## TEXT PROVIDED
Garrett v. Roanoke City Council — Planning Commission Had Authority to Continue Rezoning Hearing; No Re-Advertising Required

Case
James R. Garrett, et al. v. Roanoke City Council, et al.
Court
Court of Appeals of Virginia
Date Decided
2026-06-02
Docket No.
Record No. 1042-25-3
Judge(s)
Judge Lisa M. Lorish delivered the opinion; Judges O’Brien and Senior Judge Humphreys concurring
Topics
Local Government, Zoning, Land Use
Source
Full opinion on CourtListener · PDF

Background

In late 2023, ABoone Real Estate, Inc. applied to rezone several lots on Medmont Circle in Roanoke’s Greater Deyerle neighborhood from R-12 residential single-family to MXPUD (mixed-use planned unit development) to allow construction of 24 townhomes on roughly 3.5 acres. After continuances at ABoone’s request, the Roanoke Planning Commission formally opened a public hearing at its June 10, 2024 meeting, accepted comments from four residents, and continued the hearing to its July 8 meeting. Before the July session, ABoone submitted non-substantive amendments—adding tree-canopy detail, clarifying setback descriptions, and attaching exterior renderings. The Planning Commission published newspaper notice on July 1 and 8, held the continued hearing, and unanimously recommended approval. The Roanoke City Council approved the rezoning on July 15, 2024.

## PROBLEMS AND TASKS
**a.** According to the case summary, on what date did the Roanoke City Council approve the rezoning?
**b.** Return everything in the case summary from "Garrett v. Roanoke" down to "Council, et al.".
The listing that comes next is not needed for this work.

## DATA
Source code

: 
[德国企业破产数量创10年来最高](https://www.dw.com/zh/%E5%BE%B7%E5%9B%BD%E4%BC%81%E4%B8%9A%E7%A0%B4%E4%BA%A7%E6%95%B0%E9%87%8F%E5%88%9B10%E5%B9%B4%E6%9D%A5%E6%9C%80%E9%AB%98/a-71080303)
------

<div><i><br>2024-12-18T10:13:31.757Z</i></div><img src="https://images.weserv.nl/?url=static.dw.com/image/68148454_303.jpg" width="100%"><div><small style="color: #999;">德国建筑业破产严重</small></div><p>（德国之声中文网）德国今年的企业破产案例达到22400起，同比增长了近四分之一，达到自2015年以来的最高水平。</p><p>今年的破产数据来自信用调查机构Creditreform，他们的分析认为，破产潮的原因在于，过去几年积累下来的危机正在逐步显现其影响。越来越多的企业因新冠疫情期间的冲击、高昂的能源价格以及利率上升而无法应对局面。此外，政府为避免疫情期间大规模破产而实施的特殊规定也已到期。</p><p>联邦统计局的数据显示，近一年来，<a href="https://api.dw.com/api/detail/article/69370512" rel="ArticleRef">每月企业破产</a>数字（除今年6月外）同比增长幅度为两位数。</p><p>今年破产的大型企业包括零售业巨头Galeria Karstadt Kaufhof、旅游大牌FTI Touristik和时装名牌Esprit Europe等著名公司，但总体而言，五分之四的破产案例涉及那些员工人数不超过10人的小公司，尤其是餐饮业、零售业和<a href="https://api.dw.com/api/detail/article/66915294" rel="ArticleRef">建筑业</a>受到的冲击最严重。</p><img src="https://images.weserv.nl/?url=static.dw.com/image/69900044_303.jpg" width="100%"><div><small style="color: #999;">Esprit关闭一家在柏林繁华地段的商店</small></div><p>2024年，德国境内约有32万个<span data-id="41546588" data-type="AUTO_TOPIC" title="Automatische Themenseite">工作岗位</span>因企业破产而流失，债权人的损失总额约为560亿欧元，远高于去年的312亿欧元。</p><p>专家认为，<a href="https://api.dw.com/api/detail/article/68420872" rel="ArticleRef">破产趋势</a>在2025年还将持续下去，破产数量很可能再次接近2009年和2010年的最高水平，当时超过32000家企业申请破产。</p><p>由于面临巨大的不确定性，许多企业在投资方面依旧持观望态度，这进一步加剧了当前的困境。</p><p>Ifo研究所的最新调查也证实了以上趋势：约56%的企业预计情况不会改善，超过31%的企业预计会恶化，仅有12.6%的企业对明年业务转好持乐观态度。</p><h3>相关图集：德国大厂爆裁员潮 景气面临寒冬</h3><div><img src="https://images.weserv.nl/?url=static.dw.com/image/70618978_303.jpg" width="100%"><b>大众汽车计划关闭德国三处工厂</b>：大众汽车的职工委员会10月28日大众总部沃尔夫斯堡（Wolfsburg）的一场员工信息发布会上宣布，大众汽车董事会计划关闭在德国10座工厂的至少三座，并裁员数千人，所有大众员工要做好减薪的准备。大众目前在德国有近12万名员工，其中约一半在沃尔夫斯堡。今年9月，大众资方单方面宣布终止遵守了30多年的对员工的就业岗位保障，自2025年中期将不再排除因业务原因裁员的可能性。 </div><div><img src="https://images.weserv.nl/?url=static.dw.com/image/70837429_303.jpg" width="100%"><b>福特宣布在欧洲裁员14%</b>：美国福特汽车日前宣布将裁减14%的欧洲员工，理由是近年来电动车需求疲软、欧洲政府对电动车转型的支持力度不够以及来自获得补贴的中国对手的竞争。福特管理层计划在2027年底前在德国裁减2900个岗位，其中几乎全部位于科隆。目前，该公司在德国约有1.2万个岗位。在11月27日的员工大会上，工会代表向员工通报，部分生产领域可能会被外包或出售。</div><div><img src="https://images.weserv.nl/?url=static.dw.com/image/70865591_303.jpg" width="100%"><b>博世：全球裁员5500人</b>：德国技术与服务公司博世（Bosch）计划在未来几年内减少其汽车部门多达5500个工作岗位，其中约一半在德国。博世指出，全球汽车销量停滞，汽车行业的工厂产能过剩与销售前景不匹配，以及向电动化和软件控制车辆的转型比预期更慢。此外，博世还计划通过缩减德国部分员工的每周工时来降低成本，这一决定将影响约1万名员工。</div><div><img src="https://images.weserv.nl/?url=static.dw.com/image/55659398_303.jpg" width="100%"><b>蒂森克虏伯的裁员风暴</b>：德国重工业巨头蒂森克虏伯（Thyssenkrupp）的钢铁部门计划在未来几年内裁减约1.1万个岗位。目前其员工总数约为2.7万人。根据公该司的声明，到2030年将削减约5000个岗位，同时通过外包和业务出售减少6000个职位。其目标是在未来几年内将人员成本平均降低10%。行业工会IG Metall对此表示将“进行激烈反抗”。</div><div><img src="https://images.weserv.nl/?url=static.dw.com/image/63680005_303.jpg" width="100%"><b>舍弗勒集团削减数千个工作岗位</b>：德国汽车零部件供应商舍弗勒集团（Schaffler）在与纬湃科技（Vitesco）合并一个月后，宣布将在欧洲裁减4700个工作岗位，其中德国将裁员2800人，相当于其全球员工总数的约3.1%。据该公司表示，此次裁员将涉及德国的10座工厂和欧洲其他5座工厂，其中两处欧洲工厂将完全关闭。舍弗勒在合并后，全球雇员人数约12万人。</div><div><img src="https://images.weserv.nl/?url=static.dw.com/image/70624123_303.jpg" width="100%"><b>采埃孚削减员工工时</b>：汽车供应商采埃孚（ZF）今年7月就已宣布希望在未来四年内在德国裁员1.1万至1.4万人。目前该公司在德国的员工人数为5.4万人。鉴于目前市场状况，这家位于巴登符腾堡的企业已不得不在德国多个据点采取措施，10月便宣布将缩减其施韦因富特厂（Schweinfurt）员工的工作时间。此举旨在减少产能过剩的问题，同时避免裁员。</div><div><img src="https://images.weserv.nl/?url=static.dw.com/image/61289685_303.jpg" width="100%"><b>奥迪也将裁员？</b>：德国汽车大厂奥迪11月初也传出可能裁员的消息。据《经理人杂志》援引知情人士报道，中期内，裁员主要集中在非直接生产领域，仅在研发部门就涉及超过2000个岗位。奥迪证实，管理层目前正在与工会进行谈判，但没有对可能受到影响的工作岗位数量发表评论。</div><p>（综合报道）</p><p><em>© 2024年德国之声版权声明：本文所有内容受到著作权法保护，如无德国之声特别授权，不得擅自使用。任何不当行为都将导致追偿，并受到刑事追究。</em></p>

## ACTIVITY ANSWERS
**a.** July 15, 2024

**b.**
Garrett v. Roanoke City Council — Planning Commission Had Authority to Continue Rezoning Hearing; No Re-Advertising Required

Case
James R. Garrett, et al. v. Roanoke City Council, et al.